I need the solution of the following exercise:

Show that the integral equation g(s)=$\displaystyle \lambda$$\displaystyle \int^{\pi}_{0} (\sin s \sin2t) g(t) dt$ has no eigenvalues - Jul 17th 2010, 07:36 AMInvisibleMan
After one integration wrt s from 0 to pi, you get:

$\displaystyle 2* \lambda \int^{\pi}_{0} ( \sin2t) g(t) dt = \int^{\pi}_{0} g(t)dt$

so you get:

$\displaystyle \int_{0}^{\pi} (2\lambda \sin(2t) -1) g(t) dt=0$

g is different than zero, otherwise it wouldn't be an eigenfunction of this operator.

So 2 lambda *sin(2t)-1 should be zero almost everywhere in the interval [0,pi], there isn't such lambda cause lambda is constant and sin(2t) varies along this interval. - Jul 20th 2010, 04:30 PMJose27Quote:

g is different than zero, otherwise it wouldn't be an eigenfunction of this operator.

Quote:

So 2 lambda *sin(2t)-1 should be zero almost everywhere in the interval [0,pi]

For the problem I only get that if $\displaystyle |\lambda | <\frac{1}{\pi}$ then there is no eigenvector. I don't know how to deal with the other cases. - Jul 20th 2010, 06:17 PMAckbeet
Is the integral zero for all functions g? If so, then the fundamental theorem of the calculus of variations kicks in, and your conclusion is sound. Otherwise not. I'm just not entirely sure of the logic here, whether you get to say the integral is zero for all choices of the function g.

- Jul 21st 2010, 09:05 AMJose27
I don't think this is the case, since he is trying to solve an eigenvalue problem so assuming the identity holds for all your domain is equivalent to asserting that your operator is a multiple of the identity, which clearly has no eigenvalues.
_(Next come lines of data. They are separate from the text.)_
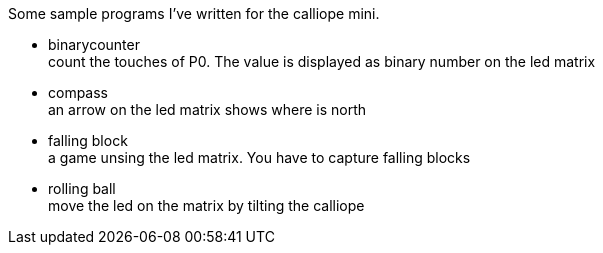 Some sample programs I've written for the calliope mini.


* binarycounter + 
count the touches of P0. The value is displayed as binary number on the led matrix
* compass +
an arrow on the led matrix shows where is north 
* falling block +
a game unsing the led matrix. You have to capture falling blocks
* rolling ball +
move the led on the matrix by tilting the calliope

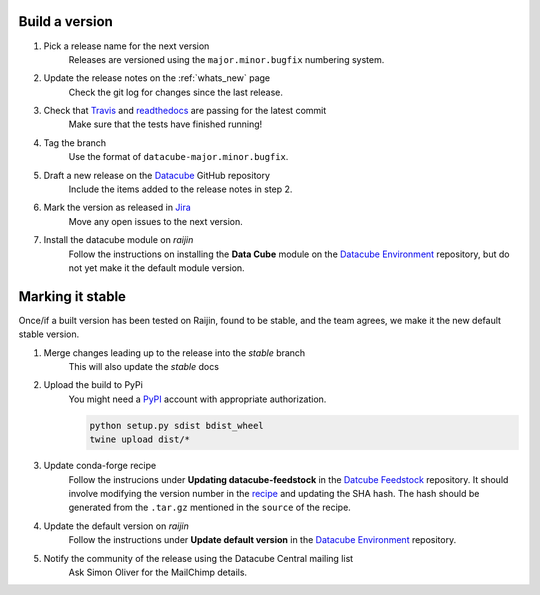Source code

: .. _release_process:

Build a version
===============

#. Pick a release name for the next version
    Releases are versioned using the ``major.minor.bugfix`` numbering system.

#. Update the release notes on the :ref:`whats_new` page
    Check the git log for changes since the last release.

#. Check that Travis_ and readthedocs_ are passing for the latest commit
    Make sure that the tests have finished running!

#. Tag the branch
    Use the format of ``datacube-major.minor.bugfix``.

#. Draft a new release on the Datacube_ GitHub repository
    Include the items added to the release notes in step 2.

#. Mark the version as released in Jira_
    Move any open issues to the next version.

#. Install the datacube module on `raijin`
    Follow the instructions on installing the **Data Cube** module on the `Datacube Environment`_ repository,
    but do not yet make it the default module version.

Marking it stable
=================

Once/if a built version has been tested on Raijin, found to be stable, and the team agrees, we make it the new default
stable version.

#. Merge changes leading up to the release into the `stable` branch
    This will also update the `stable` docs

#. Upload the build to PyPi
    You might need a PyPI_ account with appropriate authorization.

    .. code-block:: bash

        python setup.py sdist bdist_wheel
        twine upload dist/*

#. Update conda-forge recipe
    Follow the instrucions under **Updating datacube-feedstock** in the `Datcube Feedstock`_ repository.
    It should involve modifying the version number in the `recipe <https://github.com/conda-forge/datacube-feedstock/blob/master/recipe/meta.yaml>`_ and updating the SHA hash.
    The hash should be generated from the ``.tar.gz`` mentioned in the ``source`` of the recipe.

#. Update the default version on `raijin`
    Follow the instructions under **Update default version** in the `Datacube Environment`_ repository.

#. Notify the community of the release using the Datacube Central mailing list
    Ask Simon Oliver for the MailChimp details.

.. _PyPI: https://pypi.python.org/pypi

.. _Travis: https://travis-ci.org/opendatacube/datacube-core

.. _readthedocs: http://readthedocs.org/projects/datacube-core/builds/

.. _Datacube: https://github.com/opendatacube/datacube-core/releases

.. _Jira: https://gaautobots.atlassian.net/projects/ACDD?selectedItem=com.atlassian.jira.jira-projects-plugin%3Arelease-page&status=unreleased

.. _Datacube Environment: https://github.com/GeoscienceAustralia/digitalearthau/tree/develop/modules

.. _Datcube Feedstock: https://github.com/conda-forge/datacube-feedstock#updating-datacube-feedstock

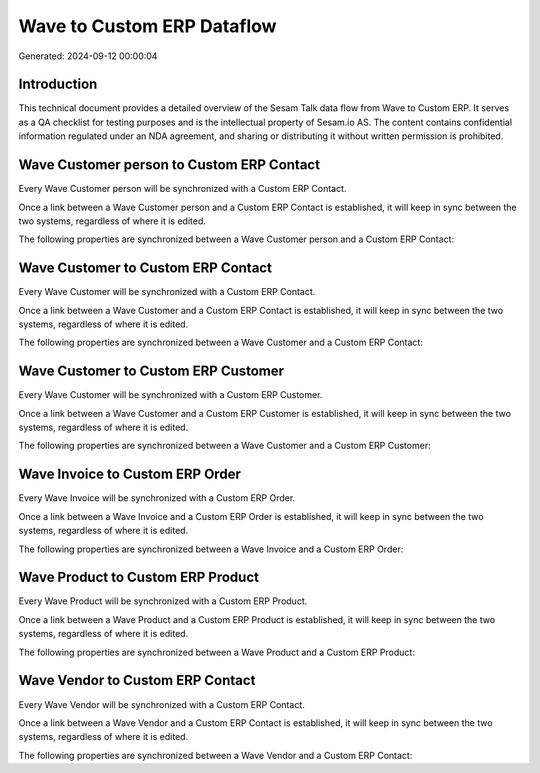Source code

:===========================
Wave to Custom ERP Dataflow
===========================

Generated: 2024-09-12 00:00:04

Introduction
------------

This technical document provides a detailed overview of the Sesam Talk data flow from Wave to Custom ERP. It serves as a QA checklist for testing purposes and is the intellectual property of Sesam.io AS. The content contains confidential information regulated under an NDA agreement, and sharing or distributing it without written permission is prohibited.

Wave Customer person to Custom ERP Contact
------------------------------------------
Every Wave Customer person will be synchronized with a Custom ERP Contact.

Once a link between a Wave Customer person and a Custom ERP Contact is established, it will keep in sync between the two systems, regardless of where it is edited.

The following properties are synchronized between a Wave Customer person and a Custom ERP Contact:

.. list-table::
   :header-rows: 1

   * - Wave Customer person Property
     - Custom ERP Contact Property
     - Custom ERP Data Type


Wave Customer to Custom ERP Contact
-----------------------------------
Every Wave Customer will be synchronized with a Custom ERP Contact.

Once a link between a Wave Customer and a Custom ERP Contact is established, it will keep in sync between the two systems, regardless of where it is edited.

The following properties are synchronized between a Wave Customer and a Custom ERP Contact:

.. list-table::
   :header-rows: 1

   * - Wave Customer Property
     - Custom ERP Contact Property
     - Custom ERP Data Type


Wave Customer to Custom ERP Customer
------------------------------------
Every Wave Customer will be synchronized with a Custom ERP Customer.

Once a link between a Wave Customer and a Custom ERP Customer is established, it will keep in sync between the two systems, regardless of where it is edited.

The following properties are synchronized between a Wave Customer and a Custom ERP Customer:

.. list-table::
   :header-rows: 1

   * - Wave Customer Property
     - Custom ERP Customer Property
     - Custom ERP Data Type


Wave Invoice to Custom ERP Order
--------------------------------
Every Wave Invoice will be synchronized with a Custom ERP Order.

Once a link between a Wave Invoice and a Custom ERP Order is established, it will keep in sync between the two systems, regardless of where it is edited.

The following properties are synchronized between a Wave Invoice and a Custom ERP Order:

.. list-table::
   :header-rows: 1

   * - Wave Invoice Property
     - Custom ERP Order Property
     - Custom ERP Data Type


Wave Product to Custom ERP Product
----------------------------------
Every Wave Product will be synchronized with a Custom ERP Product.

Once a link between a Wave Product and a Custom ERP Product is established, it will keep in sync between the two systems, regardless of where it is edited.

The following properties are synchronized between a Wave Product and a Custom ERP Product:

.. list-table::
   :header-rows: 1

   * - Wave Product Property
     - Custom ERP Product Property
     - Custom ERP Data Type


Wave Vendor to Custom ERP Contact
---------------------------------
Every Wave Vendor will be synchronized with a Custom ERP Contact.

Once a link between a Wave Vendor and a Custom ERP Contact is established, it will keep in sync between the two systems, regardless of where it is edited.

The following properties are synchronized between a Wave Vendor and a Custom ERP Contact:

.. list-table::
   :header-rows: 1

   * - Wave Vendor Property
     - Custom ERP Contact Property
     - Custom ERP Data Type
If you're working on $\displaystyle C[0,\pi ]$ (or some interval) then maybe you could appeal to the compactness of your operator (Fredholm alternative comes to mind, but as far as I know it's only valid in Hilbert spaces, I'm not too knowledgeable in Banach algebras though so maybe there you could find something). - Jul 21st 2010, 09:06 AMJose27
Sorry, delete this.